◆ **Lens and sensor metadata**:
*-*-*

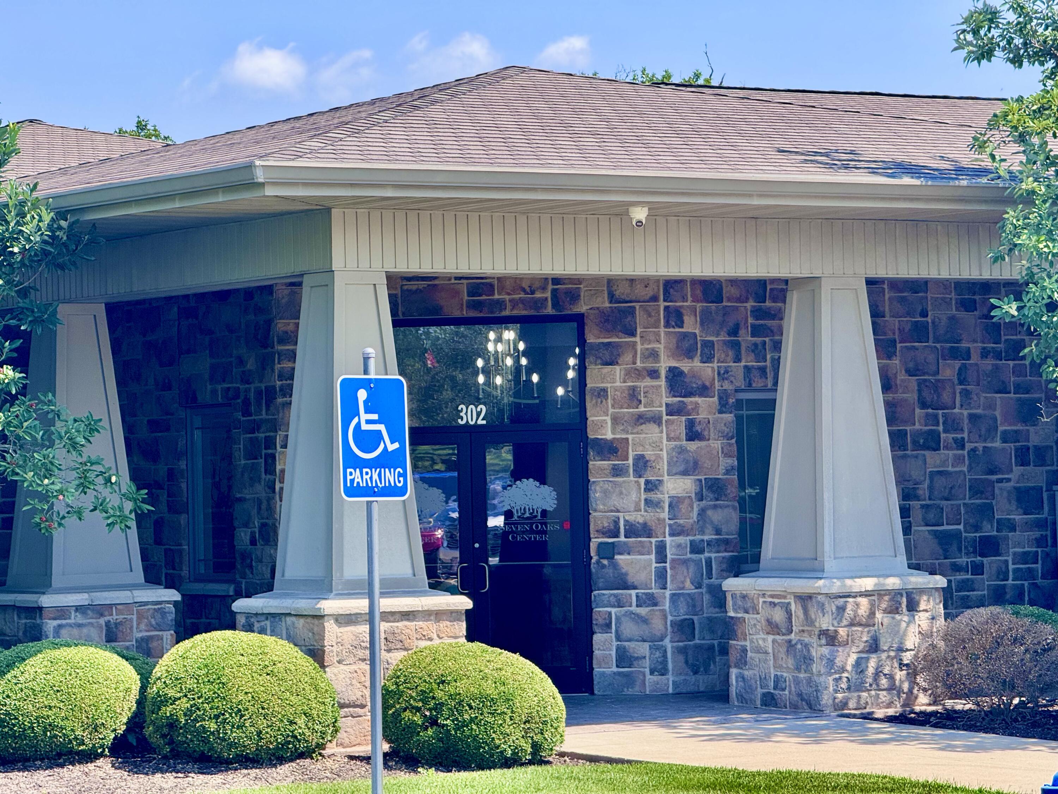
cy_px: 397
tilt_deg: +0.3
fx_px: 3668
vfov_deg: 12.3
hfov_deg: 16.4
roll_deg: +1.3
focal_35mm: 120
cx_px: 529
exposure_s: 1/707
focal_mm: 15.66
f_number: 2.8
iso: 50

*-*-*

◆ **HOW TO COMPLETE THIS TASK**: An exact copy of all the lines above is required, with the pictures removed.

◆ **SOLVED EXERCISE**:
cy_px: 397
tilt_deg: +0.3
fx_px: 3668
vfov_deg: 12.3
hfov_deg: 16.4
roll_deg: +1.3
focal_35mm: 120
cx_px: 529
exposure_s: 1/707
focal_mm: 15.66
f_number: 2.8
iso: 50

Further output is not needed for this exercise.